Secondary anchor – Similar to above with one boat length of chain for ease in rowing it out in a hurry.
Stern anchor – Danforth or Fortress anchor (with mud flaps installed) one size larger than suggested, one boat length of chain, one size larger than suggested for the boat size, High Test (G4) and at least 350′ of oversized nylon rope. Yes, 350′. When everything turns to you-know-what, you will use every inch of that 350′ to reposition the boat without taking out everybody else in the cove.
Every boat should have a 150′ piece of nylon rope ready to go during an anchor drill, for tying to another boat to save them or yourself.
- Be cognizant of other boats anchoring/pulling anchor at the same time. If you need assistance, we may be engaged during heavy traffic.
- Always dive or view to confirm your anchors are good and set after you stand down for anchor duty.
- Do not position your vessel abreast of another in close proximity. It’s best to stagger them as they all drift differently and have varying windage properties. Staggering them allows them to swing in front of or behind each other.

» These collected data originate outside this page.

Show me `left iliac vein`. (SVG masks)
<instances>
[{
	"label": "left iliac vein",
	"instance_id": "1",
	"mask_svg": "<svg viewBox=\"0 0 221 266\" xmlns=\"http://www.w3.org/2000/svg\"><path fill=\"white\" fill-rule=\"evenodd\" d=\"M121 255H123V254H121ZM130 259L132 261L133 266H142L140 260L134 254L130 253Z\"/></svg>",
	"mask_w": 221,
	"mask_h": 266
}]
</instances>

This also gives us more time to react when one is dragging its anchor.
- Have an extra anchor and rode aboard and don’t be afraid to tie off to an adjacent boat to ease the strain and avoid a collision while help arrives on the scene.
- Be cognizant of wind direction AND CURRENT when deploying and retrieving your anchors. Last year we had opposing forces which made for some interesting departures.
- Never navigate “Inshore” of the two red reflectors.
- Asking questions when uncertain is the measure of good seamanship.
- Ask for help as needed.
Some Specific notes to Big Geiger Cove:
The prominent challenge to anchoring in our cove is the Eelgrass.
If you haven’t dove down to inspect it, it’s extremely durable and renders the sand very porous. This makes it very difficult for our anchors to pierce through to gain a solid hold.
Another challenge is that the Eelgrass grows in the center of the cove where we primarily affix our bow anchors.
GENERAL RULE: Set the hook! Typically 1000 rpms in forward and reverse, held for a while, is sufficient to embed the anchor under strain. The goal is when you come back to neutral, your vessel should spring towards the hook being set.
The ultimate goal is to have properly/over sized well seated bow and stern anchors that on the bow, will pierce through the Eelgrass and on the stern embed into the sand and gravel.
So, what type of anchors work best with this underwater topography?
Bruce Anchors don’t seem to be the best bow choice as they tend to not pierce the Eelgrass and collect clumps as they scrape across the bottom.
MUCH BETTER (For BGC):
The Delta and Spade Anchors seem to pierce and set in Eelgrass better than the Bruce.
Danforth/Fortress Anchors seem to work the best in sandy/gravel “stern-hook-region” of Big Geiger Cove.
This is a refresher and reminder as to make our guests/prospective members aware of our rules in an effort to make them feel most welcome and comfortable. We’re all here to have a great time and work together.